Superconductivity in magnetic multipole states

TL;DR

This paper explores how magnetic multipole orders in noncentrosymmetric metals can stabilize various unconventional superconducting states, including topological and FFLO states, driven by spin-orbit coupling and magnetic symmetry breaking.

Contribution

It demonstrates the stabilization of different superconducting states in magnetic multipole ordered systems and identifies the topological nature of the PDW state.

Findings

PDW state is a topological superconductor with nontrivial $bZ_2$ and winding numbers.

FFLO state arises without macroscopic magnetic moment due to asymmetric band structure.

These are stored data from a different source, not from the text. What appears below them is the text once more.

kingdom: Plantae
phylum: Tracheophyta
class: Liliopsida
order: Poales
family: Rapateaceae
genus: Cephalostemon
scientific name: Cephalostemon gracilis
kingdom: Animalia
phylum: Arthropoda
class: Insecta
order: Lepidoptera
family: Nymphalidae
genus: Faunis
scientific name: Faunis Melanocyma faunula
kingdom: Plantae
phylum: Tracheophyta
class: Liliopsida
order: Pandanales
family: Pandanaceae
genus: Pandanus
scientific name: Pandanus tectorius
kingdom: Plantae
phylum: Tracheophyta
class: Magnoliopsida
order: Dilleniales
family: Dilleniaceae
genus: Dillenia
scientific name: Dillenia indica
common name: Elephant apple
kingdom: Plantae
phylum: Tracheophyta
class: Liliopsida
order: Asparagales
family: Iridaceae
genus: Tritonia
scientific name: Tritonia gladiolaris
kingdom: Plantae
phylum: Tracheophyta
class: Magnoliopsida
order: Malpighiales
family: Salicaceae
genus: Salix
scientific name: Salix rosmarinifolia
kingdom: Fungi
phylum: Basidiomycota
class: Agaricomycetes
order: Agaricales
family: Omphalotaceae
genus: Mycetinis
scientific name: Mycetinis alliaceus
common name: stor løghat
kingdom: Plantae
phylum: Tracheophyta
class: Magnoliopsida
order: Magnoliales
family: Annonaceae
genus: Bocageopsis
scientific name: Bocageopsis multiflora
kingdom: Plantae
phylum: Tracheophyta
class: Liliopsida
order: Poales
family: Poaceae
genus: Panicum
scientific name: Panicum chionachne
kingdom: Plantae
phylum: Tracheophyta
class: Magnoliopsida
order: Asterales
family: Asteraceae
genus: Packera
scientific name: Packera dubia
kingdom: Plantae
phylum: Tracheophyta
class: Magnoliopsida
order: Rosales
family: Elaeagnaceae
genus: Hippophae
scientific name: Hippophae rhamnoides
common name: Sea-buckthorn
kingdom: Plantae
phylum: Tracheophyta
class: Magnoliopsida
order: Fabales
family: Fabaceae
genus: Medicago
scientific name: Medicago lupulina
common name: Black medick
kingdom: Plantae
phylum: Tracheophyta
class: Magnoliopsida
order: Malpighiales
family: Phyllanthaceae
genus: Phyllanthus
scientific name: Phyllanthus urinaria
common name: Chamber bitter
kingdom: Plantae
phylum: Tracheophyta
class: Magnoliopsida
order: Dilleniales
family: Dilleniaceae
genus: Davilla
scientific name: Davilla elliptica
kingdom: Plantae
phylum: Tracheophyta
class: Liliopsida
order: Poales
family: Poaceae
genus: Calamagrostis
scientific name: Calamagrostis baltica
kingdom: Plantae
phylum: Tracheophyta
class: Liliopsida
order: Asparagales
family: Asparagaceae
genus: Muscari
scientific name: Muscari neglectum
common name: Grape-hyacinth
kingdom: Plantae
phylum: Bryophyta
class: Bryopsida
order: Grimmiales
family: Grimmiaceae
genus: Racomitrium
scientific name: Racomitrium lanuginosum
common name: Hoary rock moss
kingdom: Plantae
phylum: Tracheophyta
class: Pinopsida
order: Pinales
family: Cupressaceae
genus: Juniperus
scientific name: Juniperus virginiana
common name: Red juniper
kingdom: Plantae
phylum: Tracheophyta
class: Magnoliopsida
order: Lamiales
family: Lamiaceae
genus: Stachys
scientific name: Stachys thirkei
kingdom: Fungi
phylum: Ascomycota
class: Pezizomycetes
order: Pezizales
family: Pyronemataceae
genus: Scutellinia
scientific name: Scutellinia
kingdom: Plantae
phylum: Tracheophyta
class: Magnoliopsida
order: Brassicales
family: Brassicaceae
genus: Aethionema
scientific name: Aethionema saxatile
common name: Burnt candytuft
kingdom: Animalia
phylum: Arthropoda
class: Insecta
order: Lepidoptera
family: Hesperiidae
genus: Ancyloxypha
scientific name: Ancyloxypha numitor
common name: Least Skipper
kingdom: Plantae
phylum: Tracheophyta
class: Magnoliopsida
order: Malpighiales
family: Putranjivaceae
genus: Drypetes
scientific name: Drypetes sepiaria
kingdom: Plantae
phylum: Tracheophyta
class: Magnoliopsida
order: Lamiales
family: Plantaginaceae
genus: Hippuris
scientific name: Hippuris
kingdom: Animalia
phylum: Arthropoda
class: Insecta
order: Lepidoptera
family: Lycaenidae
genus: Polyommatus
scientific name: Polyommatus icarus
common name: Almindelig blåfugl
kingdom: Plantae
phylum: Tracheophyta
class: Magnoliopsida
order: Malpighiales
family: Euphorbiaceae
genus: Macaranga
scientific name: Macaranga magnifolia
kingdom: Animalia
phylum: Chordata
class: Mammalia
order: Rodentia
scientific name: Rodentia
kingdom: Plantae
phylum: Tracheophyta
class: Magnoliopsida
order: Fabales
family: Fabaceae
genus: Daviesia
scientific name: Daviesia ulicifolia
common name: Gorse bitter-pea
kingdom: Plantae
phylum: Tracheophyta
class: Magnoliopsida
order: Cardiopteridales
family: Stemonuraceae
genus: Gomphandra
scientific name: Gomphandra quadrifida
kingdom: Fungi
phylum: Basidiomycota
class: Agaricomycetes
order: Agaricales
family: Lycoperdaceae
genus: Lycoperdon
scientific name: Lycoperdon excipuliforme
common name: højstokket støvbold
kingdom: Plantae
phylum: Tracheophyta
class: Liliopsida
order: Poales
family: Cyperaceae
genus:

Magnetic multipole orders induce diverse superconducting phases in noncentrosymmetric metals.

Abstract

Stimulated by recent studies of superconductivity and magnetism with local and global broken inversion symmetry, we investigate the superconductivity in magnetic multipole states in locally noncentrosymmetric metals. We consider a one-dimensional zigzag chain with sublattice-dependent antisymmetric spin-orbit coupling and suppose three magnetic multipole orders: monopole order, dipole order, and quadrupole order. It is demonstrated that the Bardeen-Cooper-Schrieffer state, the pair-density wave (PDW) state, and the Fulde-Ferrell-Larkin-Ovchinnikov (FFLO) state are stabilized by these multipole orders, respectively. We show that the PDW state is a topological superconducting state specified by the nontrivial $\mathbb{Z}_2$ number and winding number. The origin of the FFLO state without macroscopic magnetic moment is attributed to the asymmetric band structure induced by the magnetic quadrupole order and spin-orbit coupling.